Cultivating Belonging for ND Youth and Young Adults through Art Based Mentoring
“…can we just sit and paint our feelings all day?”
Each year, MENTOR, a national mentoring nonprofit, hosts the National Mentoring Summit. Programs around the country gather to learn from diversity, equity, and inclusion-driven plenaries and share insights through workshops. This year, the Eye to Eye National Mentoring Program team applied to lead a workshop on designing Mentoring opportunities for neurodiverse youth and young adults. Naturally, as two former Mentors and two-thirds of a national mentoring program, Associate Director Carly Priest and I knew we had to be a part of this convening!
We were overjoyed when our workshop, Cultivating Belonging for ND Youth and Young Adults through Art Based Mentoring was accepted as part of this year’s workshop offerings! Our 90-minute session centered on one of the near-peer mentoring program’s art projects (of course) but started out with detailed research on the need for belonging by Erik Carter and thought-provoking questions for our audience on where they might increase opportunities for belonging in their programs specifically to reach neurodivergent youth and young adults.
Centering belonging is not only an important aspect of our work with ND youth and young adults, but a personal commitment from myself and Carly. As adults who learn differently, we have firsthand experience in environments that did not amplify structures of inclusion and peer-to-peer community in their design to reach neurodiverse learners and just how vivifying it can be to finally feel seen. This is why all three members of our Near-Peer Mentoring Program team at Eye to Eye feel a strong dedication to designing and supporting a program that, for at least an hour a week, prioritizes participants in Eye to Eye’s program to feel that they are seen, heard, valued, and connected in community.
The project we chose to include in this workshop– the My Emotions Gallery Project– emphasizes the connection between art-based activities and ND students’ belonging in social and academic settings. This Art Project is one that our Mentoring Chapters completed this program year and was designed by the ND lead of the Mentoring Program team. For this art project, emotional regulation is the competency in focus. In the typical Art Room, Mentors and Mentees discuss experiences of emotional dysregulation and emotional flooding (being overcome with emotions that can be hard to identify) as a common and often isolating experience for ND people. Using conversation cards to guide discussions of what it means to deregulate and the social effects of feeling misunderstood, participants explore strategies to regulate their emotions in healthy ways. Mentees practice naming multiple emotions associated with strong feelings using our Mentee Design Book resource, an emotions wheel, as they recall and discuss recent experiences feeling the emotions of anger, anxiousness, and joy. While they discuss, participants create mini watercolor portraits of each emotion, how the emotion feels when they are overwhelmed, and find the words to describe what else they felt.
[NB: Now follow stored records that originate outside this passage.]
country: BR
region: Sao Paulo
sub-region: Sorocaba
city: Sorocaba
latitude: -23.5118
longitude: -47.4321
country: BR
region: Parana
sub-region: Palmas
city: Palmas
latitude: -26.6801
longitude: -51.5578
At the end of the project, participants assemble their mini watercolor paintings into a gallery labeled with the primary and secondary emotions they experienced the last time they felt dysregulated or out of control, experiencing anger, anxiousness, and joy. Our workshop participants eagerly jumped into the Art Room experience, and the process of painting and discussion proved cathartic for many— with one person exclaiming, “Ugh, this is great! Can we just paint our emotions all day?”.
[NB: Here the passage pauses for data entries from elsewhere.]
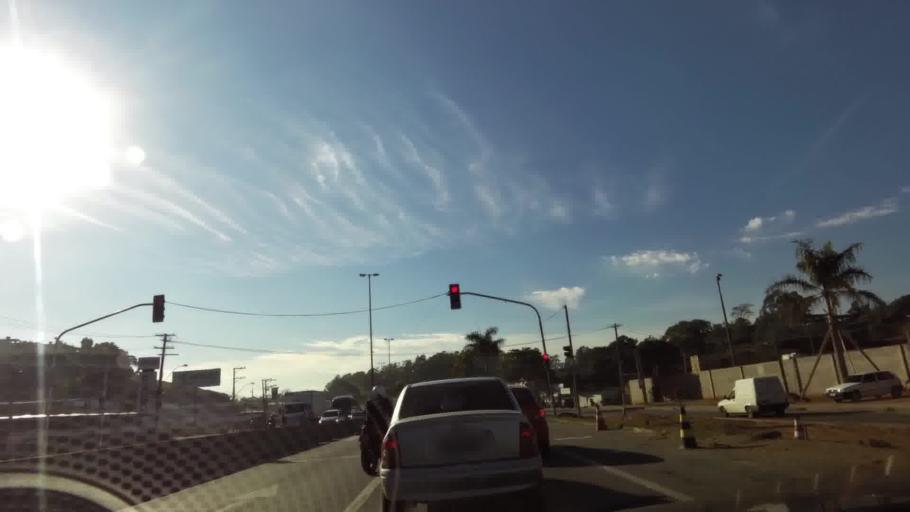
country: BR
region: Espirito Santo
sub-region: Viana
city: Viana
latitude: -20.3582
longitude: -40.4254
While the highlight of the conference for Carly and I was the ability to present our workshop, we each visited other sessions that we found interesting and beneficial to the growth and enrichment of our own program. She and I occasionally took the same session- one especially memorable one being Connect to Greatness’ Nurturing Connection, Belonging, and Trust for Mentoring Black Boys– a wonderful insight into how to ensure Black boys feel safe, listened to, encouraged, and that the mentoring spaces we design are spaces that promote their authentic belonging and trust.
While other sessions may have had different taglines and focused on other topics, each stressed the importance of belonging for young people and focused on the importance of incorporating youth and young adult voices in designing community-led programs. As carriers of that flag ourselves, it felt powerful and energizing to see our organization’s mission, vision, and goals in good company– and so many industry leaders committed to the youth and young adults we collectively serve!